There are certain pleasures in life, like soaking in a hot, relaxing bath until your fingers are prune-y, that you don’t always make time for, but when you actually do, you never regret it. Seeing Get Low is one of those pleasures. Get Low, written by Chris Provenzano (story and screenplay), C. Gaby Mitchell (screenplay) and Scott Seeke (story) and directed by Aaron Schneider (Oscar winner in 2004 for the short live action film Two Soldiers), is the epitome of what an independent film should be: an affecting, original, character-driven story that doesn’t require the distraction of car chases or massive CGI to entertain the viewer. Get Low is memorable for its unique characters, its atypical setting, its remarkable performances and the overall high level of creativity and craft with which it is executed.
Set in 1935 in East Tennessee, Get Low is based on the true tale of legendary hermit Felix “Bush” Breazeale (Robert Duvall) and the funeral party he threw for himself while still living. Get Low explores how the much-feared and reviled Felix planned and executed the shindig at which he raffled off his sizeable parcel of land.

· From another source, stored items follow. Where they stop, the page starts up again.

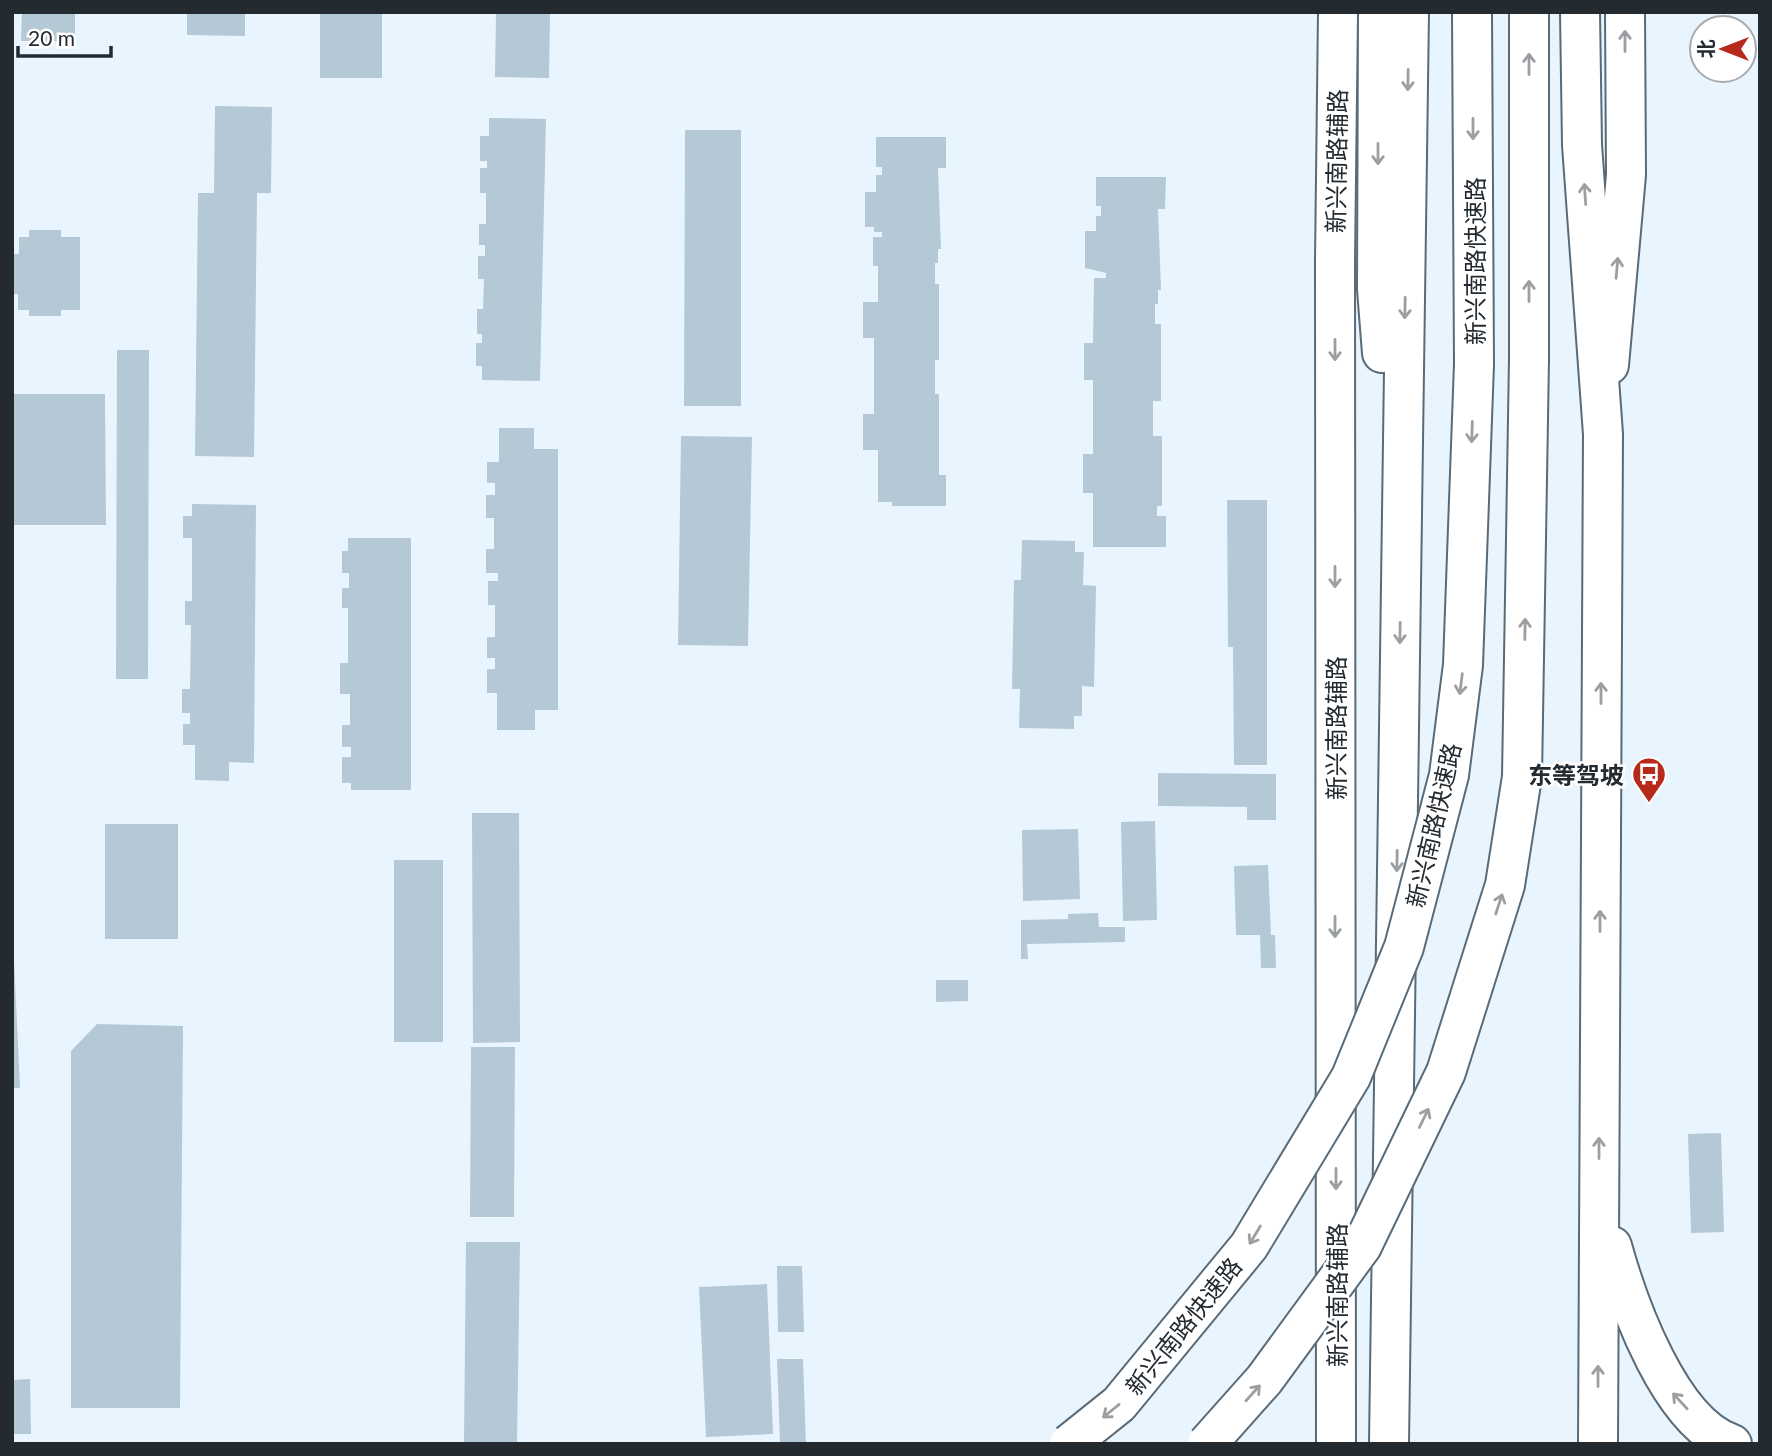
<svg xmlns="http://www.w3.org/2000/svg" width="1772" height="1456" viewBox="0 0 1772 1456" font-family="Lato,'Noto Sans SC',sans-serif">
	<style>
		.building { fill: #b4c8d6 }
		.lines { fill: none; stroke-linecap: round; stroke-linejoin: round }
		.minor-casing { stroke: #596b78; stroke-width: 42 }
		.major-casing { stroke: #596b78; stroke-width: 42 }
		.highway-casing { stroke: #596b78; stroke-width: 42 }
		.minor { stroke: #fff; stroke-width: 38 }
		.major { stroke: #fff; stroke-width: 38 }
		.highway { stroke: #fff; stroke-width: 38 }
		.highway-bridge-casing { stroke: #596b78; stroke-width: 42; stroke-linecap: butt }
		.highway-bridge { stroke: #fff; stroke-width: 38 }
		.oneway { stroke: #9c9fa2 }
		.labels { text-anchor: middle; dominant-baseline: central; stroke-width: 5; stroke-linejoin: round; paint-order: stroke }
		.street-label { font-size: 24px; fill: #232a30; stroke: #fff }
		.poi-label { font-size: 24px; font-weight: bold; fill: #232a30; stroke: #fff; text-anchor: end }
	</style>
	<rect width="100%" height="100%" fill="#e9f5fe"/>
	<g class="building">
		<polygon points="22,12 75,12 75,41 21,41"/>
		<polygon points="187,12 245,12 245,36 187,35"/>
		<rect x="320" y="12" width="62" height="66"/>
		<polygon points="496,12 550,12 549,78 495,77"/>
		<polygon points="215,106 272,107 271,193 257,193 254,457 195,456 198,193 214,193"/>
		<polygon points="489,118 546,119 540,381 482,380 482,366 476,366 476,343 482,343 482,334 477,334 477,309 483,309 484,279 478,279 478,256 485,256 485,245 479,245 479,224 486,224 486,193 480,193 480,168 487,168 487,161 480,161 480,136 489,136"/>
		<polygon points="685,130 741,130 741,406 684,406"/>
		<polygon points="876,137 946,137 946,168 938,168 941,249 938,249 938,263 935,263 935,284 939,284 939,360 935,360 935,394 939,394 939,475 946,475 946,506 892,506 892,502 878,502 878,450 863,450 863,414 874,414 874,338 863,338 863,302 878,302 878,266 873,266 873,237 882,237 882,232 874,232 874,227 865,227 865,192 876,192 876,175 882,175 882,167 876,167"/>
		<polygon points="1096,177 1166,177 1165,209 1158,209 1161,290 1158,290 1158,304 1155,304 1155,324 1161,324 1161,401 1153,401 1153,436 1162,436 1162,506 1157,506 1157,516 1166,516 1166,547 1093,547 1093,493 1083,493 1083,454 1093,454 1093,380 1084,380 1084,343 1093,343 1094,278 1106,278 1106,273 1085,268 1085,231 1096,231 1096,216 1101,216 1101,206 1096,206"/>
		<polygon points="29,230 61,230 61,237 80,237 80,310 61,310 61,316 29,316 29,310 18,310 18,294 12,294 12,254 19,254 19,237 29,237"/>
		<polygon points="117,350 149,350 148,679 116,679"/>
		<polygon points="12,394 105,394 106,525 12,525"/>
		<polygon points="499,428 534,428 534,449 558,449 558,710 535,710 535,730 497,730 497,693 487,693 487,669 495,669 495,658 487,658 487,637 495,637 495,605 488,605 488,581 498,581 498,573 486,573 486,549 494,549 494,518 486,518 486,495 495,495 495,483 487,483 487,462 499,462"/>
		<polygon points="681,436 752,437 748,646 678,645"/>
		<polygon points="1227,500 1267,500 1267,765 1234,765 1233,647 1228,647"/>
		<polygon points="192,504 256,505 254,763 229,762 229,781 195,780 195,745 183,745 183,724 190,724 190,713 182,713 182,689 190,689 191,625 185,625 185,601 192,601 192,538 183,538 183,516 192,516"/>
		<polygon points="348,538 411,538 411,790 351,790 351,783 342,783 342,757 351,757 351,747 342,747 342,725 350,725 350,694 340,694 340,663 348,663 348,608 342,608 342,588 349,588 349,573 342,573 342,551 348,551"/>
		<polygon points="1022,540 1075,541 1075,552 1084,552 1083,585 1096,586 1094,687 1082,686 1082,716 1074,716 1074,729 1019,728 1020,689 1012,689 1014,580 1021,580"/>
		<polygon points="1158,773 1276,774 1276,820 1247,820 1247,807 1158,806"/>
		<polygon points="472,813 519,813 520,1042 473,1043"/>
		<polygon points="1155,821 1157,920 1123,921 1121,822"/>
		<rect x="105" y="824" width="73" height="115"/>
		<polygon points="1078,829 1080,899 1023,901 1022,830"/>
		<rect x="394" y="860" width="49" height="182"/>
		<polygon points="1268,865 1271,935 1275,935 1276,968 1261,968 1260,935 1236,935 1234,866"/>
		<polygon points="1098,913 1099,927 1125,927 1125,942 1027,944 1028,959 1021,959 1021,920 1068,919 1068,914"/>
		<polygon points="12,916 20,1088 12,1088"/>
		<polygon points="936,980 968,980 968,1001 936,1002"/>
		<polygon points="97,1024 183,1026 180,1408 71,1408 71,1051"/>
		<polygon points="471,1047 515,1047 514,1217 470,1217"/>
		<polygon points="1721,1133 1724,1232 1691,1233 1688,1134"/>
		<polygon points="466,1242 520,1242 517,1444 464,1444"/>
		<polygon points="777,1266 802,1266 804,1332 778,1332"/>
		<polygon points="767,1284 773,1434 706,1437 699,1287"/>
		<polygon points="777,1359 803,1359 806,1444 780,1444"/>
		<polygon points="30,1379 31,1434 12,1434 12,1380"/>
	</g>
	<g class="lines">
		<g class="minor-casing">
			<g id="minor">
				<polyline points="1609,365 1626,175 1625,12"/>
				<polyline points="1336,1444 1335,261 1338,12"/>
			</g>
		</g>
		<g class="major-casing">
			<g id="major">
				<polyline points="1378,12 1377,289 1382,353"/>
				<polyline points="1580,12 1582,145 1603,434 1598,1444"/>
				<path d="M1612 1246C1628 1304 1670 1423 1732 1444"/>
				<polyline points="1389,1444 1409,12"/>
			</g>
		</g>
		<g class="highway-casing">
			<g id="highway">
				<polyline points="1472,12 1474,364"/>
				<polyline points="1529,359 1529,12"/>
			</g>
		</g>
		<use href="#minor" class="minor"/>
		<use href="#major" class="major"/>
		<use href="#highway" class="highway"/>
		<g class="highway-bridge-casing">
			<g id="highway-bridge">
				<polyline points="1069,1444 1119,1404 1249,1246 1351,1077 1404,947 1449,775 1463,665 1474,364"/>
				<polyline points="1207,1444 1264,1380 1362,1246 1446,1072 1505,885 1522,777 1529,359"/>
			</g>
		</g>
		<use href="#highway-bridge" class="highway-bridge"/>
	</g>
	<defs><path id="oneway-shaft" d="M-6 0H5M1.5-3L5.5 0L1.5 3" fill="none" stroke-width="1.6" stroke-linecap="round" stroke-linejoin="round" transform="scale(1.75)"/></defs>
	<g class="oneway">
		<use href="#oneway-shaft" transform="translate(1625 41) rotate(-90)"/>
		<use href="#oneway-shaft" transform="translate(1529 64) rotate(-90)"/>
		<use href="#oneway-shaft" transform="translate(1408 80) rotate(91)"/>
		<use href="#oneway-shaft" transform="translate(1473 129) rotate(90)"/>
		<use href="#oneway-shaft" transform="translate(1378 154) rotate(90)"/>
		<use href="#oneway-shaft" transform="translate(1585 194) rotate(-94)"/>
		<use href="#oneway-shaft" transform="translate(1617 268) rotate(-85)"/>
		<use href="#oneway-shaft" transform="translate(1529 291) rotate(-90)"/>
		<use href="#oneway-shaft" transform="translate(1405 308) rotate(91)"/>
		<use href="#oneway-shaft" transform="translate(1335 350) rotate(90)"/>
		<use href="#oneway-shaft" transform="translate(1472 432) rotate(92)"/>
		<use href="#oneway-shaft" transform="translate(1335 577) rotate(90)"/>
		<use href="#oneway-shaft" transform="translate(1525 629) rotate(-89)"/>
		<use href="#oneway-shaft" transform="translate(1400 633) rotate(91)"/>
		<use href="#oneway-shaft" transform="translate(1461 684) rotate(97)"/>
		<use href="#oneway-shaft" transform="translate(1601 693) rotate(-90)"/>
		<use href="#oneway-shaft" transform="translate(1397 861) rotate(91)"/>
		<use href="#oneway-shaft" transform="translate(1499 904) rotate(-72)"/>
		<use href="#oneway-shaft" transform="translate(1600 921) rotate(-90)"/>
		<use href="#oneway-shaft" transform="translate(1335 927) rotate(90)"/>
		<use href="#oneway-shaft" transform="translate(1424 1118) rotate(-64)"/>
		<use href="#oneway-shaft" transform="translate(1599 1148) rotate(-90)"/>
		<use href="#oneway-shaft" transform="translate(1336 1179) rotate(90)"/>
		<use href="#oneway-shaft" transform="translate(1255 1235) rotate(121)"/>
		<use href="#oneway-shaft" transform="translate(1598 1376) rotate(-90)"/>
		<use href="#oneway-shaft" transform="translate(1253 1393) rotate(-48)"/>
		<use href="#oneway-shaft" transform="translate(1680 1401) rotate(-133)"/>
		<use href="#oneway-shaft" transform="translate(1111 1411) rotate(141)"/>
	</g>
	<defs>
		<g id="bus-pin" transform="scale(1.75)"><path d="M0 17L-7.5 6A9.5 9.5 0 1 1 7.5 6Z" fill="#b6291b" stroke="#fff"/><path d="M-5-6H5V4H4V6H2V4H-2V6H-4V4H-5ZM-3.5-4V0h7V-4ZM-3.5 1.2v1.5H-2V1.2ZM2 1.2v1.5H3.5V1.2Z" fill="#fff"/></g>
	</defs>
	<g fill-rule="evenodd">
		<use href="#bus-pin" x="1649" y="774"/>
	</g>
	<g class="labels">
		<g class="street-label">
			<text transform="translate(1336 161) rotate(-89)">新兴南路辅路</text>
			<text transform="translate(1474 261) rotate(-90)">新兴南路快速路</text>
			<text transform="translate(1335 728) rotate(-90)">新兴南路辅路</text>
			<text transform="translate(1433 825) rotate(-77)">新兴南路快速路</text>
			<text transform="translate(1336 1295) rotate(-90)">新兴南路辅路</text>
			<text transform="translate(1183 1326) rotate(-51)">新兴南路快速路</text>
		</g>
		<g class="poi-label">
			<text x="1624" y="774">东等驾坡</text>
		</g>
	</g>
	<rect width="1772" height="1456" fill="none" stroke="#232a30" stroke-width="28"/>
	<g transform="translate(1723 49) rotate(270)"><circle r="33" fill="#ffffff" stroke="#a7aaac" stroke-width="2"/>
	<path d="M0-5L12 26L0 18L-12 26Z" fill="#b6291b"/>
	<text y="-10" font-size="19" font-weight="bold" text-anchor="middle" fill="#232a30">北</text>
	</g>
	<path d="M18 46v10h93v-10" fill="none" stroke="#232a30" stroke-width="3.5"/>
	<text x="28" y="46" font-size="21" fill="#232a30" stroke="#ffffff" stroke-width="5" paint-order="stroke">20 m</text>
</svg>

He finds willing accomplices in his strange endeavor to “get low” aka “get down to business” in the fiscally savvy Frank Quinn (Bill Murray), owner of Quinn Funeral Homes and Frank’s honest, good-hearted apprentice, Buddy (Lucas Black). As part of Felix’s journey to reconcile his life, he encounters and must make peace with Mattie Darrow (Sissy Spacek), a woman from his past, and Reverend Charlie Jackson (Bill Cobbs), among others.
While Get Low presents Felix as a typical mean old coot, a role he is all too happy to play to the general public, the beauty of the film is in peeling back Felix’s layers to reveal his unexpected back story. Get Low refreshingly refuses to spoon feed its audience. Instead, it utilizes the kind of detailed storytelling that requires the viewer to pay close attention. (A word of warning, however, that close attention must also be directed to the sound, as some dialogue is softly delivered and easy to miss.) Such attention is rewarded by a cleverly written, beautifully shot, skillfully directed, intimate film. The ambling pace and drawn out revelation of Felix’s history may feel a bit slow at times, but this is probably more due to the hyberbolic, hyperactive expectations of cinema that pre-fabricated movies like Clash of the Titans and Transformers have engendered in us. In the viewing of Get Low, patience has its virtues.

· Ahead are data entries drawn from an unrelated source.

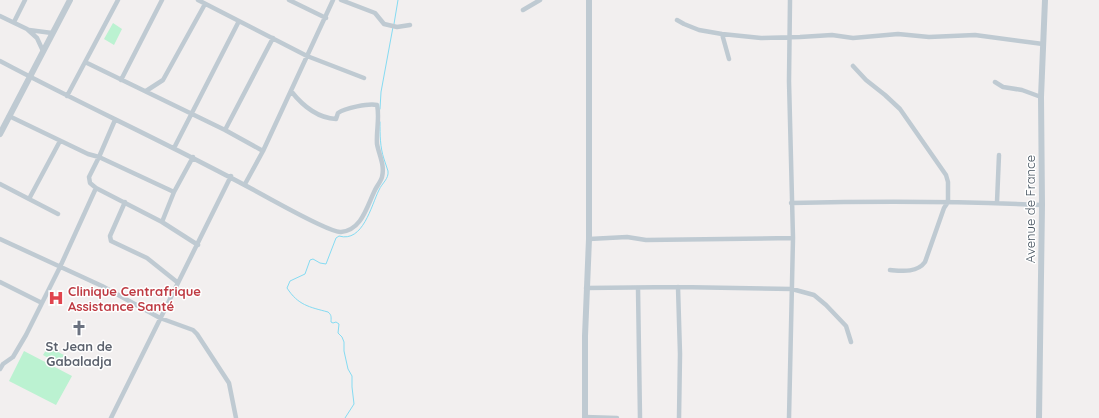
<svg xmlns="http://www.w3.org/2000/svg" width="1099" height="418" font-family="Quicksand,sans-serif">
	<rect width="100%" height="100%" fill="#f2efef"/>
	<path fill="#bbf2d1" d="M113 23 122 29 114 45 104 39Z
		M48 347 64 355 59 364 43 355Z
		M24 351 72 376 56 405 9 381Z"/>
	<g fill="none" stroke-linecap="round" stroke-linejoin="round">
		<path stroke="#85dbf2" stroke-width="1" d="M394 24 398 0
			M380 109 381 92 393 27
			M345 418 354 404 352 387V376L348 369 344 351V342L342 337 338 333 339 324 336 322 333 323 331 322C331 318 332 315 328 312 309 307 298 305 287 288L290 281 305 274 310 260 313 259 320 263 326 264 336 238 339 236C363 243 371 206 379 190 382 183 389 179 388 171 387 167 385 163 384 159 380 147 380 135 380 122"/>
		<path stroke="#bfcad2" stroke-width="4.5" d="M198 0 307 56 364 78
			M289 0 326 18
			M341 0 375 13 384 24 397 27 410 25
			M523 10 540 0
			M0 16 27 29 37 38 43 51
			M677 20 684 24 699 30 722 34 761 38 800 37 832 35 853 38 898 34 929 37 975 35 1043 44
			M14 22 25 0
			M29 30 52 33
			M722 34 729 59
			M0 61C90 109 183 150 272 200 283 206 332 233 341 232 362 230 367 206 375 190 377 186 381 181 382 177 385 165 379 155 377 144 376 131 380 117 377 105 369 103 345 108 338 113L336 119C317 118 302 105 291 91
			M85 62 225 130 263 151
			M853 66 866 80 885 95 900 109 946 175 948 182V202L944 208 925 262C917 273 902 271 890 270
			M121 80 162 0
			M995 82 1003 87 1022 90 1041 97
			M146 91 163 80 205 4
			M67 96 118 0
			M9 116 88 154 99 157 174 192
			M115 120 99 157 89 177 90 183 96 188 162 222 198 245
			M225 130 273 38
			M174 148 239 21
			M0 184 58 214
			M245 184 263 151 333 0
			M29 199 60 141
			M125 202 110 236 111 241 147 258 177 282
			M997 202 999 155
			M791 203C875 201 958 201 1042 205
			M162 222 174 192 193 157
			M0 239 102 286 160 318 193 330 197 334 229 383 236 418
			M589 239 627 237 646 240 793 238
			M0 282 42 303
			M678 287 680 354 679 418
			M586 288 678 287 792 289 814 295 826 305 846 326 851 342
			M638 288 640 418
			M0 369 3 364 13 357 26 335 60 267 96 188
			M585 417 617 418
			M111 418 231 176
			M789 418 793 238 789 81 790 0"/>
		<path stroke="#bfcad2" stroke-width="6" d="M0 134 70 0
			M585 418V336L589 239V0
			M1039 418 1042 205 1041 97 1045 0"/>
	</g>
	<defs>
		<symbol id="hospital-bare" viewBox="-9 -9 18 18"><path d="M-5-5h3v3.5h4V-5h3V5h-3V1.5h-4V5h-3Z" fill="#e0444e" stroke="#fff" stroke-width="2.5" paint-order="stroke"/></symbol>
		<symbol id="church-bare" viewBox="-9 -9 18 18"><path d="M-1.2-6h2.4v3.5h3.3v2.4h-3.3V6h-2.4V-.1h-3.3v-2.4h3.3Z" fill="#6b7280" stroke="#fff" stroke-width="2.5" paint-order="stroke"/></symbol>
	</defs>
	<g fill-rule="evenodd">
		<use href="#hospital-bare" x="45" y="287" width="22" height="22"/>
		<use href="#church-bare" x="68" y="317" width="22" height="22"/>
	</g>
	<g text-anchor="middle" stroke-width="3" stroke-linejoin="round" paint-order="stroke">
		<g font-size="13" fill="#46535f" stroke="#fff">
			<text transform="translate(1030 209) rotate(-90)" y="5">Avenue de France</text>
		</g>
		<g font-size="13" font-weight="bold" fill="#be3a42" stroke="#fff" text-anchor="start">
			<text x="68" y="296">Clinique Centrafrique<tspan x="68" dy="15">Assistance Santé</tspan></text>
		</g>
		<g font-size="13" font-weight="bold" fill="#5b616d" stroke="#fff">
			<text x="79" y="351">St Jean de<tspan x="79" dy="15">Gabaladja</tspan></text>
		</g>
	</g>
</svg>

Among those many virtues are the strong, entertaining performances of the entire cast. Robert Duvall is heartbreakingly hilarious as Felix. As written, the character is singularly unique, and as brought to life by Mr. Duvall, he is engaging, infuriating at times and even charming at others. Bill Murray is pitch-perfect as the proprietor of Quinn Funeral Homes. Mr. Murray conveys more in a wordless moment than some actors can in an entire performance. His timing, both comic and dramatic, is impeccable, and he skillfully balances Frank’s self-interested and altruistic tendencies with subtlety. Sissy Spacek elevates an already top-notch cast -- her Mattie’s presence is warm, her soul so sad. Lucas Black’s Buddy is described by Frank as the “heart of Quinn Funeral Home,” but he could also aptly be described as the heart of the film. Buddy is a character who could have been cloying in his earnestness, but instead, Mr. Black underplayed him, making him someone you want to spend more time with on the screen. Finally, if Buddy is the heart of the film, then Bill Cobbs’ Charlie is its moral center, but without being preachy (remarkable for one playing a reverend) or self-righteous. Mr. Cobbs gives a memorable, biting performance.
Get Low is the kind of movie that reminds you that filmmaking is an art. It’s a film that nicely weaves together moments of humor with moments of darkness. So get ahead of the curve in this year’s Oscar prognosticating and jump into the darkness of your local theater to see Get Low when it opens (on July 30, 2010). Join me in sending a message to the “greenlighters” of movies to make more of this kind of film: (To paraphrase Felix Bush): “No damn trespassing [on our intellect.] Beware of mule.”